Sunday, April 19, 2009

The broken glass is back!

Doah! I’m feeling the pain in my ankles and knees again. The side effects from the Methotrexate have been so bad that I have finally come off it, and today was an AWESOME day! Normally the Methotrexate just wrecks me for two days and feel terrible, but apparently it did a lot in helping the pain from the Sarcoidosis. I would have normally taken the Methotrexate on Saturday night, but this is the first week I haven’t and I am really feeling the Sarcoid pain. It is such a mixed bag. It’s like you get to pick your pain… Isn’t there a “No Pain” option? Doah!

The hope I am holding on to is that I am in an in-between spot with the medicines. I have been lowing the dose for Methotrexate for a while to where it was barely helping and now I am off of it. My new medicine hasn’t ramped up yet and needs some time to take effect. I am really hoping that the Imuran will give me the benefit of the Methotrexate without the side effects.

I am starting to see two possible outcomes here. The one I am hoping for is that the medication will put the Sarcoid into remission and I will be able to get back to “normal” life. The second is that I will need to choose between the effects of Sarcoid and the side effects of these drugs. If it ends up being the second I don’t know which options I’ll pick. Whether I choose medicine or just to deal with the illness I will be facing long term negative impacts on my health. I’m not sure which I will choose, but I am leaning to just dealing with Sarcoid and taking IB. The prednisone not only makes me fat, but messes with my mind and the Methotrexate knocks me down like crazy. I think at this point I would almost rather deal with the pain. Hard to say… I hope I don’t have to make the decision in the end.

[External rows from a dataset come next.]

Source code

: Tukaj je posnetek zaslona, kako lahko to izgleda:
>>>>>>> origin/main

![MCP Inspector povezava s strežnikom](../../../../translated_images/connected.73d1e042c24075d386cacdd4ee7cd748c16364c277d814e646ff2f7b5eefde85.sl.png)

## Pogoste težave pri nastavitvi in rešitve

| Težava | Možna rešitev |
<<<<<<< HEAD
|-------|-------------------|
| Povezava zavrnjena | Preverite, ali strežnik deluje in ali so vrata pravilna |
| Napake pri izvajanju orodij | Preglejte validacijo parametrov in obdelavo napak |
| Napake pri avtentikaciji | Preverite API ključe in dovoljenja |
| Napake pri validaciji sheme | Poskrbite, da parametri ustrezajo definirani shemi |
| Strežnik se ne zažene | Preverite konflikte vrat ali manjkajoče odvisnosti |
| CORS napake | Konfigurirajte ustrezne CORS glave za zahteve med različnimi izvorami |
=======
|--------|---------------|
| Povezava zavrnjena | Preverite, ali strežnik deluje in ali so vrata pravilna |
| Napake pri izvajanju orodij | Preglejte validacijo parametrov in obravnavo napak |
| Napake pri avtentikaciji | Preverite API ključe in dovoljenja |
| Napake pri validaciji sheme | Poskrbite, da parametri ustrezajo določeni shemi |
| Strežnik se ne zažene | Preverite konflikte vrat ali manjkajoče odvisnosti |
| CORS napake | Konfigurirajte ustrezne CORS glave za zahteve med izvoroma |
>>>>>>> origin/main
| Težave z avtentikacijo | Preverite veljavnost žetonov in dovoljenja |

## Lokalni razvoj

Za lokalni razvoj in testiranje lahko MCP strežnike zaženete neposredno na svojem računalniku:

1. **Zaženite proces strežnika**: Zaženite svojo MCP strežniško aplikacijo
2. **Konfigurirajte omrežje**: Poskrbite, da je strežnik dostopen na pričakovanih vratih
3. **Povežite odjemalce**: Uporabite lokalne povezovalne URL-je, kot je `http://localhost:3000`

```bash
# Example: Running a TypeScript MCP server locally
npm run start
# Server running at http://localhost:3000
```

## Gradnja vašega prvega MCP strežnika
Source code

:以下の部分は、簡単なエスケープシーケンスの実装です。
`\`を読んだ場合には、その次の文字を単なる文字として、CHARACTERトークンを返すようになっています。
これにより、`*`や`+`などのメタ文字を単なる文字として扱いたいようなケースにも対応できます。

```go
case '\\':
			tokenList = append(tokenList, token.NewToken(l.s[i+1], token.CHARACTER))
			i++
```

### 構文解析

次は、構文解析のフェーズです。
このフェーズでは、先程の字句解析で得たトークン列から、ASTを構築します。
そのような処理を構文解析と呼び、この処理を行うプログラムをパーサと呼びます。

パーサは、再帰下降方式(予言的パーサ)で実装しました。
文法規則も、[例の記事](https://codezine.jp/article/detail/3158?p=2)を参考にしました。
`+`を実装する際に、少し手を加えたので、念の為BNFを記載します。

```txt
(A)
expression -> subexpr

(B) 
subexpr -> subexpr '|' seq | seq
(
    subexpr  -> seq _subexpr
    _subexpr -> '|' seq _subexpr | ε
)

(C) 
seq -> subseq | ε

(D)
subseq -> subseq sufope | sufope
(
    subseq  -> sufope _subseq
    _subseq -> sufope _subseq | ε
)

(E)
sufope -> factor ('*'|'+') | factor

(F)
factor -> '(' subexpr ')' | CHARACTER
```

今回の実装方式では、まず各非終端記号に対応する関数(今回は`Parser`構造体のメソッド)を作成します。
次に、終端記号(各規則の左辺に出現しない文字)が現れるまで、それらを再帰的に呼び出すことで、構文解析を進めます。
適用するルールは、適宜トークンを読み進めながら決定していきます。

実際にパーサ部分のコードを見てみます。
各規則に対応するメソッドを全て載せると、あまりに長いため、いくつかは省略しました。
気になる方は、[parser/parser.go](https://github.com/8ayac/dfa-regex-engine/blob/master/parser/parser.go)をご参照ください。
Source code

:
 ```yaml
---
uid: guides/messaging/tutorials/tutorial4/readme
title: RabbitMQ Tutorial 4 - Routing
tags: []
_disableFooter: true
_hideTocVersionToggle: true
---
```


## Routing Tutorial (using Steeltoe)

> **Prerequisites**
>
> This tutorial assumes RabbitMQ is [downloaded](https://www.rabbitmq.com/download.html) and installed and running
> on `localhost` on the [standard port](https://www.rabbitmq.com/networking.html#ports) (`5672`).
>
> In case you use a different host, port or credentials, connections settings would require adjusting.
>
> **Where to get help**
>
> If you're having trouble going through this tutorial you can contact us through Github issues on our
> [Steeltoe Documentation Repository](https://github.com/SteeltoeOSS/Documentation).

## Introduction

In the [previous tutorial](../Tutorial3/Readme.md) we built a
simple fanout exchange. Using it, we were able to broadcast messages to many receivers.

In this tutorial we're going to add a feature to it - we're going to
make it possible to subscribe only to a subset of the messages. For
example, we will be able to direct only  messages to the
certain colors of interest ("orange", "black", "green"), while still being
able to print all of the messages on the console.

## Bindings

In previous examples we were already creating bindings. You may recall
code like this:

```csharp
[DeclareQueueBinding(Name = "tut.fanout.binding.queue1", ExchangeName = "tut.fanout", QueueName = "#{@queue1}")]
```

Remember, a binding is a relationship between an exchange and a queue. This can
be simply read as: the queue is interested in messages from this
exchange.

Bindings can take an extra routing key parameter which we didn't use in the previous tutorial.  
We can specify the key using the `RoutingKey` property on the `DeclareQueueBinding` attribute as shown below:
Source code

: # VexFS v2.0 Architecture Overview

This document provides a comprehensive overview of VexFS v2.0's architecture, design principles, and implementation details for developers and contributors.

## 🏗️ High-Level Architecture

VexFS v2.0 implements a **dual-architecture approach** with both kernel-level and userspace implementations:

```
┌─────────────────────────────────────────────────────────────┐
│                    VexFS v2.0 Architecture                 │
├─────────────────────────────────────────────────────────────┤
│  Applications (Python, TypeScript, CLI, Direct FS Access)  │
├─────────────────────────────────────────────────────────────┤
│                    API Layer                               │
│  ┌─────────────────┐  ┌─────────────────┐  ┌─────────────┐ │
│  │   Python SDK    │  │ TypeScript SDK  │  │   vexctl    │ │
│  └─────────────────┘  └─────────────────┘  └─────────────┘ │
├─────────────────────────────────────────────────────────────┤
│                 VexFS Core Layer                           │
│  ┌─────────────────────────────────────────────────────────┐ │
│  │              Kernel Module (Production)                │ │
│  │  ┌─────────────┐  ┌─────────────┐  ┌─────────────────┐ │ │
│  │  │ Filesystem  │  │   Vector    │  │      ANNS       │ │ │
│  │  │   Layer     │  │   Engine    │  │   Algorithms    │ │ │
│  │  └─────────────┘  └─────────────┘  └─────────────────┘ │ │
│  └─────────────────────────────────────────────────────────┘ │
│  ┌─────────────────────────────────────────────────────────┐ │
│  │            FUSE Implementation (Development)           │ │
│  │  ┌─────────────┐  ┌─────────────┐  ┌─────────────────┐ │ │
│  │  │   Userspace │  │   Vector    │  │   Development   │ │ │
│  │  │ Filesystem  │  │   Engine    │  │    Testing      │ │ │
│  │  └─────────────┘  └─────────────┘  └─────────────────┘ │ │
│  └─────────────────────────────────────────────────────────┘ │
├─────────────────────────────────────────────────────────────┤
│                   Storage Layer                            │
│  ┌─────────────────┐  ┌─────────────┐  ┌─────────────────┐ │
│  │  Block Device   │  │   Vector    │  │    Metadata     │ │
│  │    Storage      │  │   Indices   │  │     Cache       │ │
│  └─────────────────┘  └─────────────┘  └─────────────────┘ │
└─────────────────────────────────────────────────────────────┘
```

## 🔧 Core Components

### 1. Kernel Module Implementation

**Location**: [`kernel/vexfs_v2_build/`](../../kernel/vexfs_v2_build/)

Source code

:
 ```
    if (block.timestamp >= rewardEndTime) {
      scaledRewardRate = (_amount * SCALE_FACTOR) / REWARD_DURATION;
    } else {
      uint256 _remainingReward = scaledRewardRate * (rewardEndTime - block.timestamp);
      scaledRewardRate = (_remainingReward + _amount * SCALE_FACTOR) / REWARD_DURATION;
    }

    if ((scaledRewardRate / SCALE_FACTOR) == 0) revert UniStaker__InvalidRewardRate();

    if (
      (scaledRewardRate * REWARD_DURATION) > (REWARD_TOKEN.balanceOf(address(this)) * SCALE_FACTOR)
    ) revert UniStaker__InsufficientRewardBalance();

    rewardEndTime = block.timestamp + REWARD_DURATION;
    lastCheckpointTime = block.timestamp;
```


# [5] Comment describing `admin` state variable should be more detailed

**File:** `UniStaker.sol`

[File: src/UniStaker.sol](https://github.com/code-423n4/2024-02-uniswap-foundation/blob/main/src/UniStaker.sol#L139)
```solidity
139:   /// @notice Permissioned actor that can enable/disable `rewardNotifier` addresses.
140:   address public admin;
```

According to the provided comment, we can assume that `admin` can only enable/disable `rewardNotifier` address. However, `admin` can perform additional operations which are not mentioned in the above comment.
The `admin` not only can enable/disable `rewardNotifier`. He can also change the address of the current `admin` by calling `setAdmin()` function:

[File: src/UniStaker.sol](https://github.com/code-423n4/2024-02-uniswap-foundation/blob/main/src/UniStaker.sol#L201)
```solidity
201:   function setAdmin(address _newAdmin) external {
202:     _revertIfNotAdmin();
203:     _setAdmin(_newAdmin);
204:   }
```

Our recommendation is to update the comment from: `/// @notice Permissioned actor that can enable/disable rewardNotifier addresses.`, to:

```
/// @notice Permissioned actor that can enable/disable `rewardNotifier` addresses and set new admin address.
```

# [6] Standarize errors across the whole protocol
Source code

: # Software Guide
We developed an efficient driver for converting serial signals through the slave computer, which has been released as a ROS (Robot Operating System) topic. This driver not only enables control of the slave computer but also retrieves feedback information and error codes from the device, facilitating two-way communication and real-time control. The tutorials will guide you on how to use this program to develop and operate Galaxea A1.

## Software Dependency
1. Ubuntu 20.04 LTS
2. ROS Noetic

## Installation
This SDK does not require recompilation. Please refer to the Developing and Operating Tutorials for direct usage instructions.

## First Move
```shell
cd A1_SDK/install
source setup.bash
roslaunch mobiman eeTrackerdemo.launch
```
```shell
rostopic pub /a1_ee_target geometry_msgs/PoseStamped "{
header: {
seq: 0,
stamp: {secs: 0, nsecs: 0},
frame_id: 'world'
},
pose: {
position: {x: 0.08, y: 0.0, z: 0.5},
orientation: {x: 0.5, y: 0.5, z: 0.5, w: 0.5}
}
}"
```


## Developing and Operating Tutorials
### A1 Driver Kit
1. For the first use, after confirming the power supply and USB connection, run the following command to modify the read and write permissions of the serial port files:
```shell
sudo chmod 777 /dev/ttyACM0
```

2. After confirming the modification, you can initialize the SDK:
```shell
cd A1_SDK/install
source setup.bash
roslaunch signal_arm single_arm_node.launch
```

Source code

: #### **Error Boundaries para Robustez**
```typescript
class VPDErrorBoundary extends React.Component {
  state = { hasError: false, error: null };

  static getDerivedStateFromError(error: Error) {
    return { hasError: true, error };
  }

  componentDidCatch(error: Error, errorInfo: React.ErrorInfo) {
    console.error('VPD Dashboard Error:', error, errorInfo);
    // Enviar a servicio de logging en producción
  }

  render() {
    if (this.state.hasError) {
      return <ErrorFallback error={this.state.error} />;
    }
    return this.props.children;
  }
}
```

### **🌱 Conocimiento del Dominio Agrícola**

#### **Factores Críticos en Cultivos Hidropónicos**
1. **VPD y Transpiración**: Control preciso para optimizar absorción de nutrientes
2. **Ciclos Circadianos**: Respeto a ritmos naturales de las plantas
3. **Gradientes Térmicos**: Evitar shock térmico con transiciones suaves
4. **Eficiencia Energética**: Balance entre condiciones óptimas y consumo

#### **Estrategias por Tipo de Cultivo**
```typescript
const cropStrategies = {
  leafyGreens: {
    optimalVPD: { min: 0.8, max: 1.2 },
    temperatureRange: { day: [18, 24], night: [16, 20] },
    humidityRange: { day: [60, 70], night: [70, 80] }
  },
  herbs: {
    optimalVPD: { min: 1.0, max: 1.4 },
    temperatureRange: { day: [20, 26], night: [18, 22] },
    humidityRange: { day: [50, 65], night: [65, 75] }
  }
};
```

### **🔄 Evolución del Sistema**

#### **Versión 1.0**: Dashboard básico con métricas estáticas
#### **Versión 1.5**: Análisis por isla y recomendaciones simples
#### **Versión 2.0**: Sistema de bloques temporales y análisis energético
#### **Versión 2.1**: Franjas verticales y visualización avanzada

For now I’m just going to wait and see if the Imuran helps and what side effects it ends up having. I have to give it a chance to start kicking in and build up in my body.

Guess we will see. =)

Michael

Ps. I hope that this pain is mainly because of the amount of work I did yesterday.

2 comments:

Unknown said...

In reference to the broken glass, is that a feeling like you are walking on broken glass? I've been sick since 1994, but wasn't correctly diagnosed until June 2006. After getting off months of high-dose steroids I developed the "walking on broken glass" problem and have been one high dose pain killers ever since.

Mike said...

Hi Ahypothetical,

I’m sorry to hear about your pain! One of the hardest things to deal with is constant pain that just won’t go away.

When I say broken glass I mean in my ankles, not on the bottom of my foot. I’m not sure if this is the same as what you are feeling, but when ever my medicine runs low it feels like someone has taken the tiny glass pieces from a broken car windshield and inserted it into my ankles.